Auch die Deutsche Schutzvereinigung für Wertpapierbesitz (DSW) hatte damals der IKB vorgehalten, sie habe noch am 20. Juli 2007 den Eindruck erweckt, das Unternehmen sei nur mit einem einstelligen Millionenbetrag von der Hypothekenkrise in den USA betroffen. Zehn Tage später habe die Bank dann eine Gewinnwarnung herausgegeben, wodurch der Kurs der IKB-Aktie um rund 50 Prozent einbrach.

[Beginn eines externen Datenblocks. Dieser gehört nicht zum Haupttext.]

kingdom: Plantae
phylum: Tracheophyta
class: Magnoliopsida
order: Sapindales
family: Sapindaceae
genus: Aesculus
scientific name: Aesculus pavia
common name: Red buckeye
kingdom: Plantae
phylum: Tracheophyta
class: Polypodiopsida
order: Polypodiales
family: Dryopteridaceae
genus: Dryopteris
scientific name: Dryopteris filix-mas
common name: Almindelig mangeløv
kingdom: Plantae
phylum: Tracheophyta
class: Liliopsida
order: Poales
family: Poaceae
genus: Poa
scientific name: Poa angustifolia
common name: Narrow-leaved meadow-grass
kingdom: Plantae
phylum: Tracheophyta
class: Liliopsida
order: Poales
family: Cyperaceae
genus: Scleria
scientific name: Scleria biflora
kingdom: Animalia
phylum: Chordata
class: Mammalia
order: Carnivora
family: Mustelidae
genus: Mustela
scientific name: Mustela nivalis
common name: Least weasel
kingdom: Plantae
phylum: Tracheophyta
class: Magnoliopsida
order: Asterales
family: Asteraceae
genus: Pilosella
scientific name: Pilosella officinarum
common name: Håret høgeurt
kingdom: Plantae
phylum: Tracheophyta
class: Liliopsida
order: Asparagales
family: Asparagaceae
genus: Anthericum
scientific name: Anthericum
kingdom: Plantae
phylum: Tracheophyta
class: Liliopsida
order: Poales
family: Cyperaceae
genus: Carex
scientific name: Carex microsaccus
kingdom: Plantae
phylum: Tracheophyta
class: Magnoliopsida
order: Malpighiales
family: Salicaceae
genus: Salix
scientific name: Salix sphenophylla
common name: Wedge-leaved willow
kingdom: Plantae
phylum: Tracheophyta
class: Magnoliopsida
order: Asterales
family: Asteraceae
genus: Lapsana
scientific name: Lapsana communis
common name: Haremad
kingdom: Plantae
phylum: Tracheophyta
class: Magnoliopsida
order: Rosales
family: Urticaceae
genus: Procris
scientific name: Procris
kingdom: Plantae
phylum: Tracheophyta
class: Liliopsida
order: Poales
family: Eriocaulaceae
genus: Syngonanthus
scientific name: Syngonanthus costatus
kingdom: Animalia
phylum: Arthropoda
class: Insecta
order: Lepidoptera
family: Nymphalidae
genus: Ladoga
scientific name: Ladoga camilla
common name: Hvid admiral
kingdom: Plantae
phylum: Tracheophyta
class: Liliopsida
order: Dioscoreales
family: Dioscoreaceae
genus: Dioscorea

Die Krise bei der IKB brachte auch die staatseigene Förderbank KfW in Turbulenzen, denn die KfW war damals mit 38 Prozent größter Anteilseigner der Mittelstandsbank. Die IKB konnte damals nur durch ein zehn Milliarden Euro schweres Rettungspaket der KfW, des Bundes und privater Banken vor dem Zusammenbruch bewahrt werden. Im August 2008 wurde die IKB von der US-Investorgesellschaft Lone Star übernommen. Nun soll die Bundesregierung der IKB erneut unter die Arme greifen. Das Institut ist in Gesprächen über weitere staatliche Garantien von rund sieben Milliarden Euro. (nz/dpa/AP)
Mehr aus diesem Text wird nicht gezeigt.